Saved entries
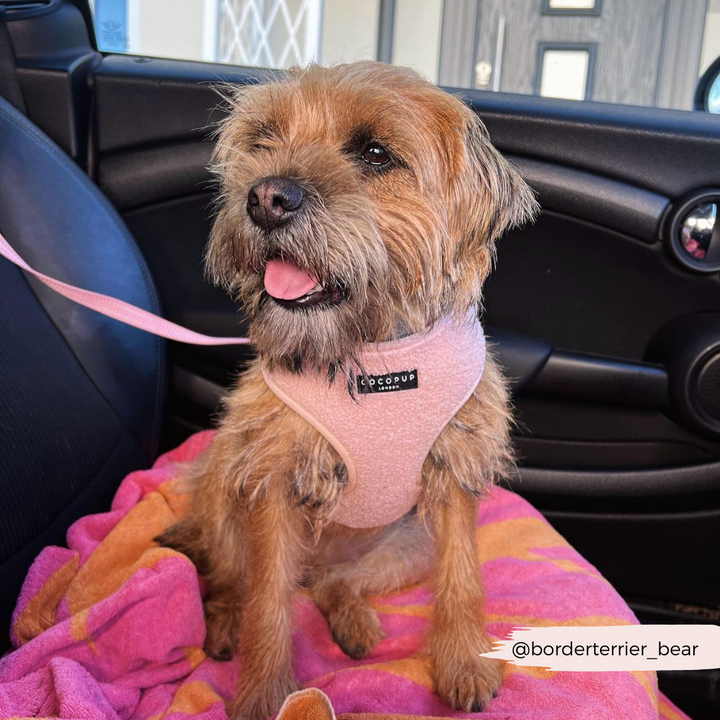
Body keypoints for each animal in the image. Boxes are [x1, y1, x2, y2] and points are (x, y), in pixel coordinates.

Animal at [160, 62, 536, 720]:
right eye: (264, 139)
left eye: (375, 153)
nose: (265, 197)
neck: (371, 356)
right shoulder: (273, 486)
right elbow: (268, 606)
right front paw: (262, 696)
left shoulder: (454, 479)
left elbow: (464, 578)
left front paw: (464, 664)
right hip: (225, 492)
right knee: (233, 580)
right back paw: (224, 625)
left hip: (409, 545)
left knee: (338, 584)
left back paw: (354, 622)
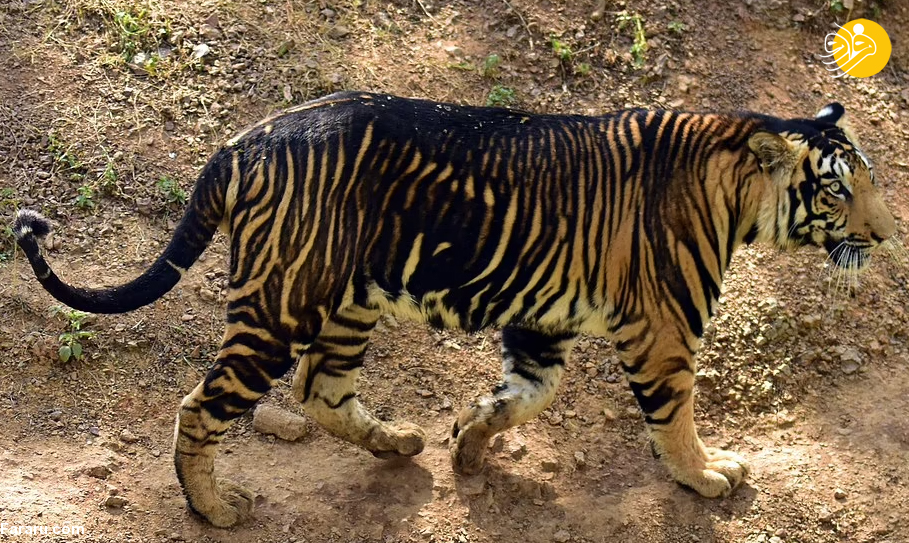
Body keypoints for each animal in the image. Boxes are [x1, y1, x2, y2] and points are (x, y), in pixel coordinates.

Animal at [12, 92, 892, 528]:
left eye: (870, 181)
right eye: (838, 190)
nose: (885, 235)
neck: (737, 191)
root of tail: (244, 138)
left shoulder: (542, 321)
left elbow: (527, 393)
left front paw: (467, 440)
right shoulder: (663, 332)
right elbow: (674, 416)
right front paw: (706, 474)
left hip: (347, 300)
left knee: (321, 390)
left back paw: (399, 441)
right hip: (281, 303)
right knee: (202, 404)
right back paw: (215, 507)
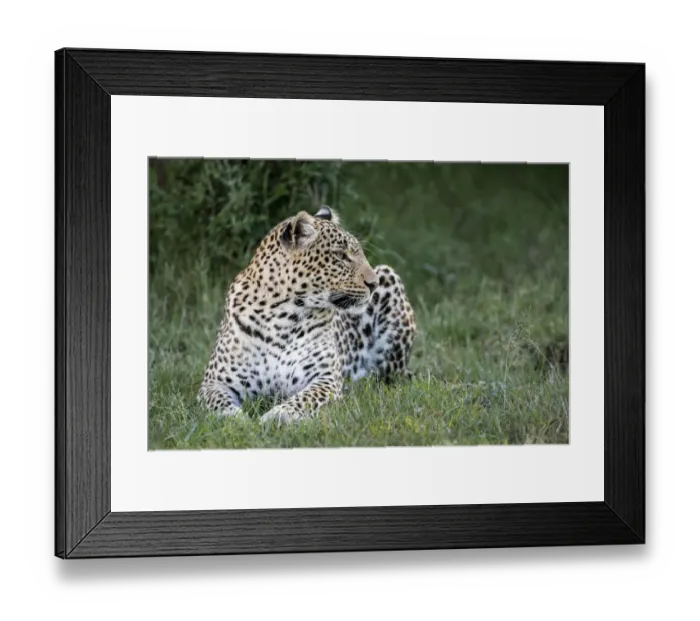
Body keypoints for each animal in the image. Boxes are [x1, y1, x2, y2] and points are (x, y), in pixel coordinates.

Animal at [198, 205, 417, 426]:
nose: (373, 284)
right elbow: (219, 402)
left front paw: (276, 417)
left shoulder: (325, 378)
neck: (280, 316)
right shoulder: (214, 381)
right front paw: (236, 421)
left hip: (389, 280)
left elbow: (304, 399)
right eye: (340, 256)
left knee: (386, 379)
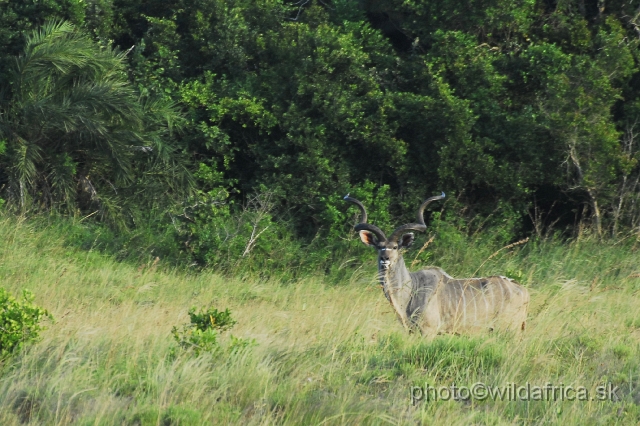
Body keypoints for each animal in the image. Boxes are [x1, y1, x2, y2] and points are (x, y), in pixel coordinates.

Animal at [344, 194, 528, 336]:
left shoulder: (428, 331)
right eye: (379, 247)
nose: (385, 259)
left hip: (508, 330)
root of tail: (523, 290)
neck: (412, 289)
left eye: (395, 247)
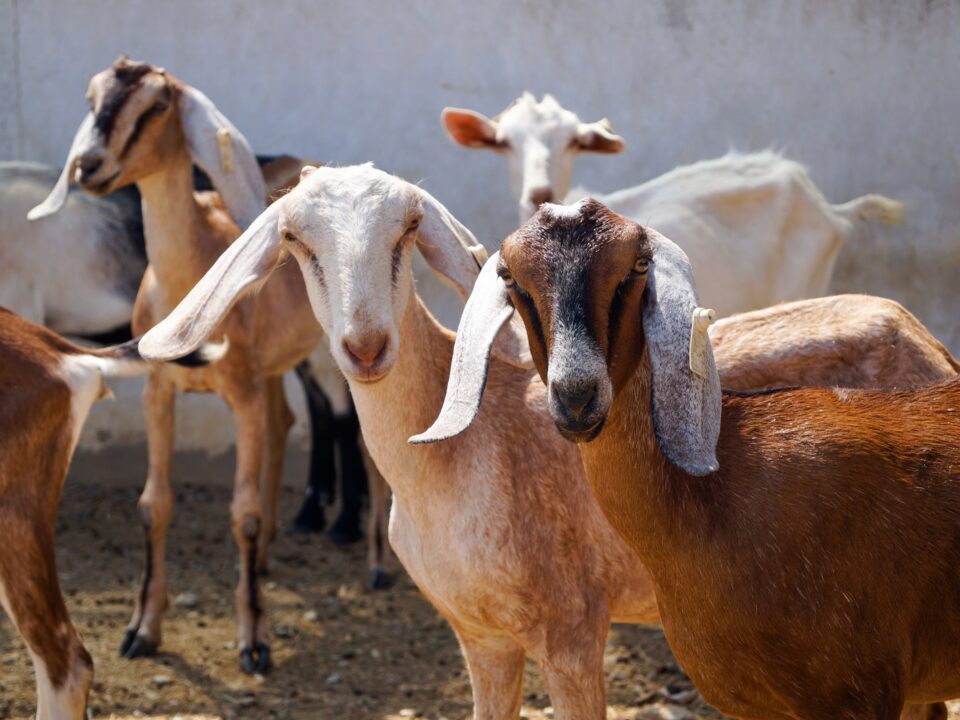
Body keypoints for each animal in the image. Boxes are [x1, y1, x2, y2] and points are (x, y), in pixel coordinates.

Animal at [30, 56, 326, 673]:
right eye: (92, 97)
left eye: (158, 104)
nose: (90, 165)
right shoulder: (157, 392)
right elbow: (153, 504)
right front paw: (142, 630)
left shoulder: (240, 395)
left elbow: (242, 513)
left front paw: (254, 642)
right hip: (270, 372)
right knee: (283, 423)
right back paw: (265, 562)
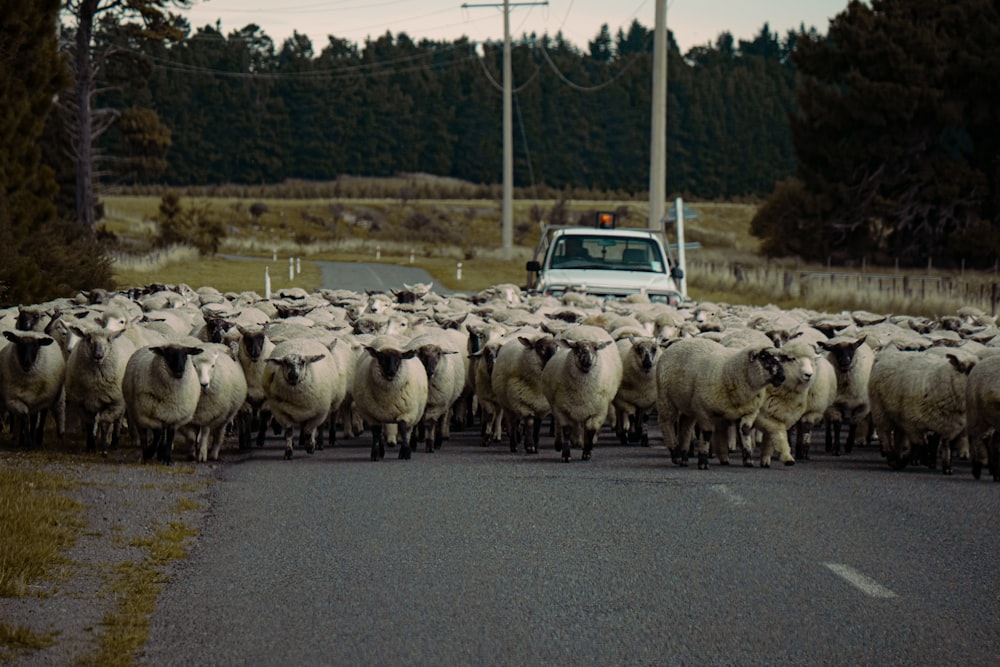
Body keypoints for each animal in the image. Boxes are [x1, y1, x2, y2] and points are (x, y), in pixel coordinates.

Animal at [64, 324, 138, 454]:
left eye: (108, 340)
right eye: (88, 338)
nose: (98, 356)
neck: (95, 382)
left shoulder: (113, 403)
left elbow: (105, 424)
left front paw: (104, 447)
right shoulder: (83, 404)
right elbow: (89, 425)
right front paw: (91, 446)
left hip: (120, 403)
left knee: (117, 421)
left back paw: (114, 442)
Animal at [544, 326, 620, 462]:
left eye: (595, 348)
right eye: (576, 348)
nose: (587, 361)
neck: (582, 392)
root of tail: (586, 327)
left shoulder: (597, 411)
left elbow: (590, 431)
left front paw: (587, 452)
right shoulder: (563, 409)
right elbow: (567, 430)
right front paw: (566, 454)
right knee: (561, 425)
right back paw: (561, 443)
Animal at [656, 340, 788, 470]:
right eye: (764, 357)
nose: (782, 377)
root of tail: (677, 344)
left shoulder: (749, 411)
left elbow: (745, 430)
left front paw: (748, 459)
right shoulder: (703, 411)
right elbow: (707, 433)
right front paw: (703, 462)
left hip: (687, 404)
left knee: (685, 427)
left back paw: (683, 457)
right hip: (666, 398)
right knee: (666, 423)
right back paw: (675, 454)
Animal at [868, 344, 976, 474]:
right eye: (969, 370)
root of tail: (888, 351)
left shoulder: (947, 424)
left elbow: (942, 444)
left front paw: (945, 466)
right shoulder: (912, 422)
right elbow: (921, 444)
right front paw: (922, 460)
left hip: (897, 414)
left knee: (899, 435)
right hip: (880, 411)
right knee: (885, 434)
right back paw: (891, 457)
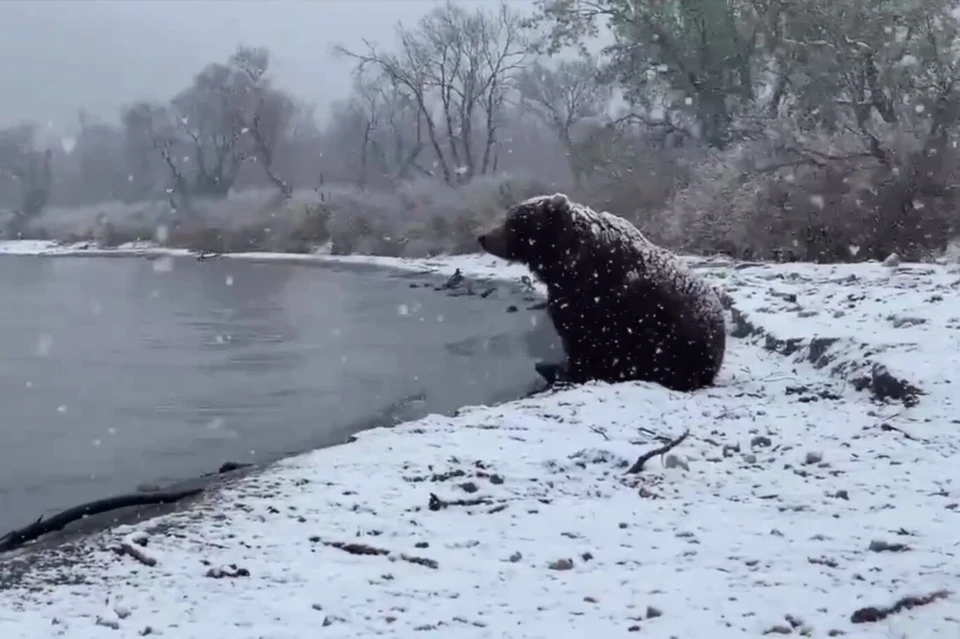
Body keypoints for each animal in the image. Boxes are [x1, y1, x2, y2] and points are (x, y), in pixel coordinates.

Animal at [480, 192, 728, 392]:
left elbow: (583, 337)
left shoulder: (595, 297)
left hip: (674, 341)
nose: (483, 237)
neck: (564, 259)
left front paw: (568, 371)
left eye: (513, 221)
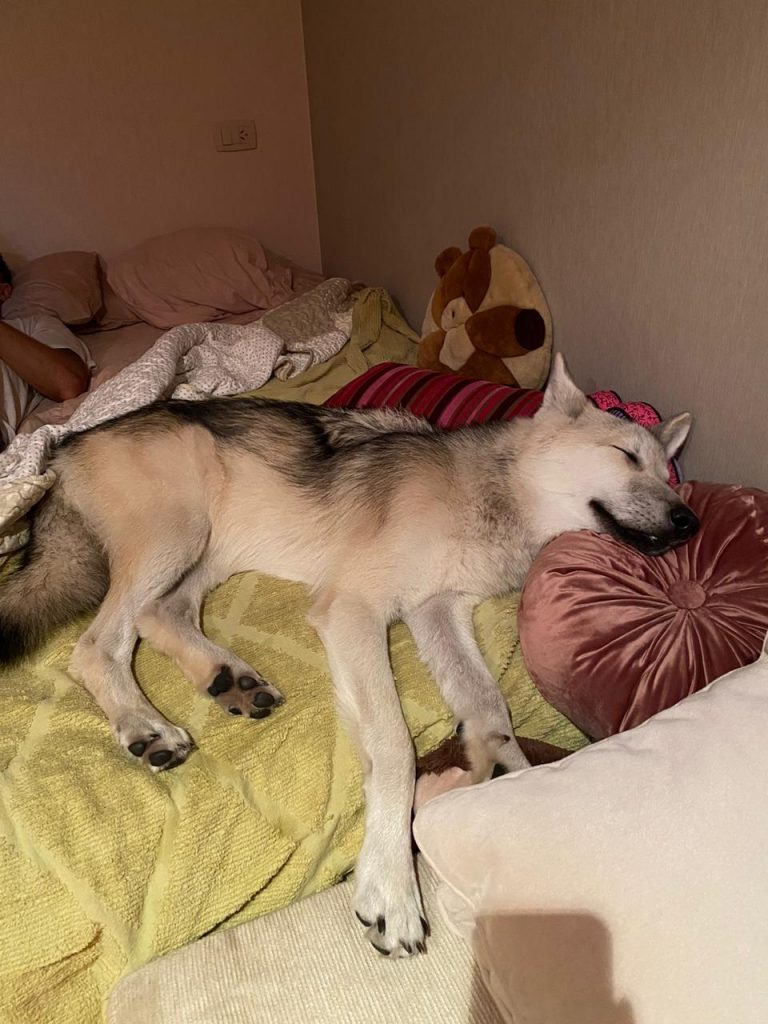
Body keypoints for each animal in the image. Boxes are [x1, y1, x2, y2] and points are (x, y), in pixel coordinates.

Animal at [0, 354, 698, 956]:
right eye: (626, 455)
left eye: (669, 474)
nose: (689, 521)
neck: (493, 491)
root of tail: (66, 443)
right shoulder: (355, 613)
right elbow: (394, 746)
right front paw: (392, 885)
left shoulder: (435, 611)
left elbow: (489, 707)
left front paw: (505, 774)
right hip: (179, 534)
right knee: (98, 645)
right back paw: (145, 726)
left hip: (210, 553)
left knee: (158, 615)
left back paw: (230, 678)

> **Work instructions**: Every line holding the word "back" should be copied out of the records above.

> **Exercise output**:
right back paw: (224, 625)
left back paw: (354, 622)
left back paw: (399, 441)
right back paw: (215, 507)
right back paw: (265, 562)
left back paw: (114, 442)
right back paw: (561, 443)
left back paw: (683, 457)
right back paw: (675, 454)
right back paw: (891, 457)
right back paw: (145, 726)
left back paw: (230, 678)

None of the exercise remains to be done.